Sunday, March 22, 2026

#732: Angel Heart

Angel Heart

Alan Parker
Initial release: March 6, 1987 (USA)

How far would you go for fame and fortune? Would you sell your soul? What if you changed your mind? How far would you go to get out? Alan Parker's Angel Heart is a horrifying twist on the old Faustian deal, a religious horror noir that cuts to the heart of questions of identity and the price of ambition.

It's just a few days into 1955 and Harry Angel is a detective living in Brooklyn. He is contacted by a lawyer representing a curious client, a man with the dime novel name of Louis Cyphre. (At this point, nearly forty years after the film's release, any horror buff who's even slightly savvy will have guessed the true identity of Cyphre, as if the perfect beard, the long fingernails, the pentagram ring, and the smoothly sinister countenance of Robert De Niro very much enjoying himself on set weren't dead giveaways already.) Cyphre hires Angel to track down Johnny Favorite, a one-time famous jazz musician who disappeared in Europe during a USO tour in World War II.
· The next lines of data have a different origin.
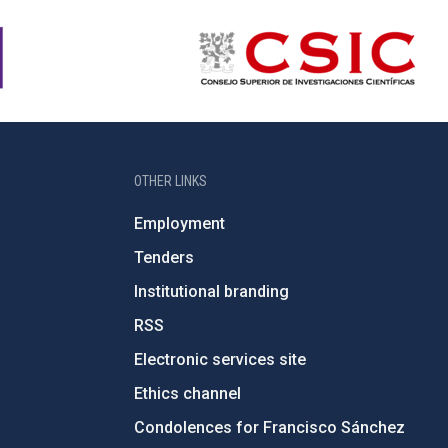
OTHER LINKS
Employment
Tenders
Institutional branding
RSS
Electronic services site
Ethics channel
Condolences for Francisco Sánchez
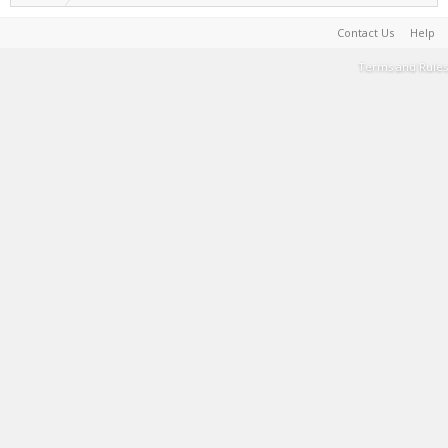
Contact Us
Help
Terms and Rules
The job takes Harry from a mental institution upstate to New Orleans, a bleak, foggy city of jazz and voodoo, and some people aren't too happy with Harry being there. It doesn't help that everyone he talks to on the trail of Favorite sooner or later winds up dead, and the evidence is increasingly pointing to Harry. The closer he gets to the truth, the worse his nightmares get, the more gruesome the murders.

Angel Heart is an almost-forgotten classic, a neo-noir dealing with the occult at a time when fantastic noir was an almost brand new genre, seeing a sudden heyday alongside cyberpunk noir (inspired by Blade Runner, of course) and more straightforward neo-noir in the mid to late 1980s. Tonally it's very similar to Jacob's Ladder, Adrian Lyne's 1990 cult psychological horror hit: there's a nightmarish feel to the film from start to finish, the hero moving from disturbing scene to disturbing scene rife with symbolism and unsettling imagery. The Harlem church where Harry first meets his client is a nexus of surreality, hosting an energetic service with a reverend who seems more cult leader than man of God; upstairs, a woman silently cleans blood from a room where a congregant committed suicide. Later, as the trail leads Harry to New Orleans, he is witness to a voodoo ritual, discovers a local mystic murdered with her heart cut out, and has increasingly violent, disturbing dreams.

The film doubles as an interesting religious commentary; despite the wildness of the voodoo ritual, a character rather pointedly impresses on Harry that her fellow believers don't kill people, meanwhile the Christianity that Harry so steadfastly avoids is built on a kind of human sacrifice. God and the gods seemingly have no place in this film, only the Devil, slick and sardonic.

There aren't many films like Angel Heart. Released as it was in the late 1980s, it seemed almost deliberately crafted to rattle sensibilities. Lisa Bonet was seeking more dramatic roles after several years of playing Denise Huxtable, the most popular character on The Cosby Show, and the sex scene in which the 19-year-old Bonet plays 17-year-old Epiphany Proudfoot was cut to ribbons to satisfy MPAA rules and shocked Bonet's fellow cast and crew on the Cosby set. Nevertheless, like Jacob's Ladder, the film has proven influential, a kind of Chinatown-meets-The Devil's Advocate nightmare the DNA of which can be seen in the likes of the Gabriel Knight adventure game series and even Silent Hill. And maybe we can trace the overall idea back to the 1949 noir classic Alias Nick Beal, in which Satan in disguise tempts a high-powered district attorney into selling his soul.

I like Angel Heart. I've been a big fan of Jacob's Ladder for years, and Angel Heart is a great companion piece, similar in tone and mood and nightmarish, almost sacrilegious imagery, with Angel Heart making repeated use of symbolism of a sinister-looking antique elevator hinting at a descent into moral and spiritual ruin. New York and New Orleans seem like they're already on the shores of hell, a nightmare world of crumbling buildings, poverty, and bad weather. If you liked Jacob's Ladder — and if you're a Silent Hill fan I know damn well you've probably seen it already — you owe it to yourself to watch Angel Heart too.